I am in the midst of defining a cloud strategy. We need a framework, at least for the next few years, that will help us decide which services we support on-premises and which services, naturally and logically, belong in the cloud. In the early stage of defining our strategy, cost is certainly a factor. So is what I call "capacity." We have so many projects in our pipeline that if I can free up my internal staff and infrastructure resources for new projects by off-loading maintenance activities to someone else, I create capacity that puts me way ahead. We still have some work to do before we can use this framework to make every decision, but there are some cloud decisions that are easy to make … and cloud data storage is one of those.

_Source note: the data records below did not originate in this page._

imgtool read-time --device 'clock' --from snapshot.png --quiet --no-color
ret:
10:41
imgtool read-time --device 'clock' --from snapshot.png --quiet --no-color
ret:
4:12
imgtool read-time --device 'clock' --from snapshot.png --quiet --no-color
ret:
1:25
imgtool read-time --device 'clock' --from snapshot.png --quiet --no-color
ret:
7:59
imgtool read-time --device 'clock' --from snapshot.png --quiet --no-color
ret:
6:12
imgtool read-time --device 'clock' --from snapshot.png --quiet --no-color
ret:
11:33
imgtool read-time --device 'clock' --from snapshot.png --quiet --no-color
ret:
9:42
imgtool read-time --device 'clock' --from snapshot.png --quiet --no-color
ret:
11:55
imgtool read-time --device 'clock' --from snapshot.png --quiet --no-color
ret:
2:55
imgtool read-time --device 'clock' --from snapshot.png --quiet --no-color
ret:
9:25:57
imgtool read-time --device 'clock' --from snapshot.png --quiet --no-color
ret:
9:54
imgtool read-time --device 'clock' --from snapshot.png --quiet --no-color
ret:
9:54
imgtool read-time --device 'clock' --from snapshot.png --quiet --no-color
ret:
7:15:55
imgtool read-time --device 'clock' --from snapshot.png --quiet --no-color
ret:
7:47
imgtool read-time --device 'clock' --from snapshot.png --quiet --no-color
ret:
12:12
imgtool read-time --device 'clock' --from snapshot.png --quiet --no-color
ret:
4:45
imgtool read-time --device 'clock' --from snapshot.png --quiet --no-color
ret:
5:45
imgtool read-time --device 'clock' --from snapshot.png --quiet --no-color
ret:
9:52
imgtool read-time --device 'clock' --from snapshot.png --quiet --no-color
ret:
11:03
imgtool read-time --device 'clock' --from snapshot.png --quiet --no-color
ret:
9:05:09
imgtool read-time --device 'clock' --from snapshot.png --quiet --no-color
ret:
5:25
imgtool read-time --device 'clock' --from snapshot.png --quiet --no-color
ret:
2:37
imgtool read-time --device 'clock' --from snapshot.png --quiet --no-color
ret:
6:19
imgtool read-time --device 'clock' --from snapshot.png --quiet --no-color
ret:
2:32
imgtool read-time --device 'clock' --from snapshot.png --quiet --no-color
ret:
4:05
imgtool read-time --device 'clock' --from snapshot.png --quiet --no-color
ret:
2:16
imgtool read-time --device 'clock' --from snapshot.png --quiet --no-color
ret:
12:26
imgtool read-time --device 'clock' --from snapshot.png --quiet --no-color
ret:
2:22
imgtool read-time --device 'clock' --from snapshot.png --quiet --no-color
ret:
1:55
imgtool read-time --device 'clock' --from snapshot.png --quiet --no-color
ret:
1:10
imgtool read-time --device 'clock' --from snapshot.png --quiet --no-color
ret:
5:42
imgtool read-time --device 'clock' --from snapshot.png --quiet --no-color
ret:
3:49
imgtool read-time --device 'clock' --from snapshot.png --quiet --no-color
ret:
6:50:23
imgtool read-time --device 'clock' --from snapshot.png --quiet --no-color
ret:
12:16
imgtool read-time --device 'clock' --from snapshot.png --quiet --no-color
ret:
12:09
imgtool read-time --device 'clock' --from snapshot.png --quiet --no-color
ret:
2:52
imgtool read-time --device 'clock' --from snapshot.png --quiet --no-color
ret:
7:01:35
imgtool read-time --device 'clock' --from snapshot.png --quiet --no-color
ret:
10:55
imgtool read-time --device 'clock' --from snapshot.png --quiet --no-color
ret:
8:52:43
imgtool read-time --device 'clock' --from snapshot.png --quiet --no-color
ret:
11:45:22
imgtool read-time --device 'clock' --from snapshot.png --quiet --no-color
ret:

Our organizations are addicted to data retention. Just take a look at your own or others' email inboxes. Still got that invitation to the 2007 company Christmas party? What about that email from the CEO asking a question that you answered months ago. Why do we keep such data? Because of our deep-seated fear that, at some point in the future, we might need that email, file, document or record. This makes it nearly impossible for us to delete it. After all, what if it turns out we really do need something that was in that invitation to the 2007 company Christmas party and the invitation is no longer there?
For years, I have used some simple sorting rules to define my approach to data storage and retention. I segregate the data into a few broad categories:
- Always used
- Sometimes used
- Rarely used
- Never used
In the pre-cloud days, I would put the Always used data on the fast drives (now including solid state). I would put the Sometimes used data on the slower drives, the Rarely used on the slower drives, and I would try to convince the owners of the Never used data to get rid of it. But, in practice, I was never able to get rid of the Rarely used data and ended up putting it on the slower drives. Over time, I kept buying more relatively expensive slower drives as the amount of Sometimes used, Rarely used and Never used data grew.
More on data storage strategies
Independent of any other decisions I make about cloud services such as SaaS, IaaS, PaaS, et cetera, cloud data storage makes my data retention sorting much cheaper and simpler. I still sort into Always used, Sometimes used, Rarely used and Never used. And, I still put the Always used on my fastest storage and my Sometimes used on the slower storage. But, I move the Rarely and Never used to the cloud. Do I care about retrieval performance of the Rarely and Never used? Not at all. Do I want to allocate my storage capacity to something that is rarely, if ever, used? Not on your life; I have too many other demands on that capacity. Do I want to allocate my storage dollars to something that is rarely, if ever, used? Not when I can get gigabytes of slow cloud storage for pennies. In effect, cloud storage is my data archive.
Some people might question this decision. Don't I worry about the security and protection of my data? I do worry about that, but not at all with a reputable, proven cloud provider. After all, they have to be at least as good as I am at data security and protection. Otherwise, their business model collapses. If I am honest with myself, I suspect that they are better at data protection and security than I am -- they have to be.
I use cloud data storage to create internal capacity that I allocate to the services that my customers want the most: high-performance, on-demand access to the data they use the most. For everything else, I find someone who can do it cheaper and at least as well in the cloud.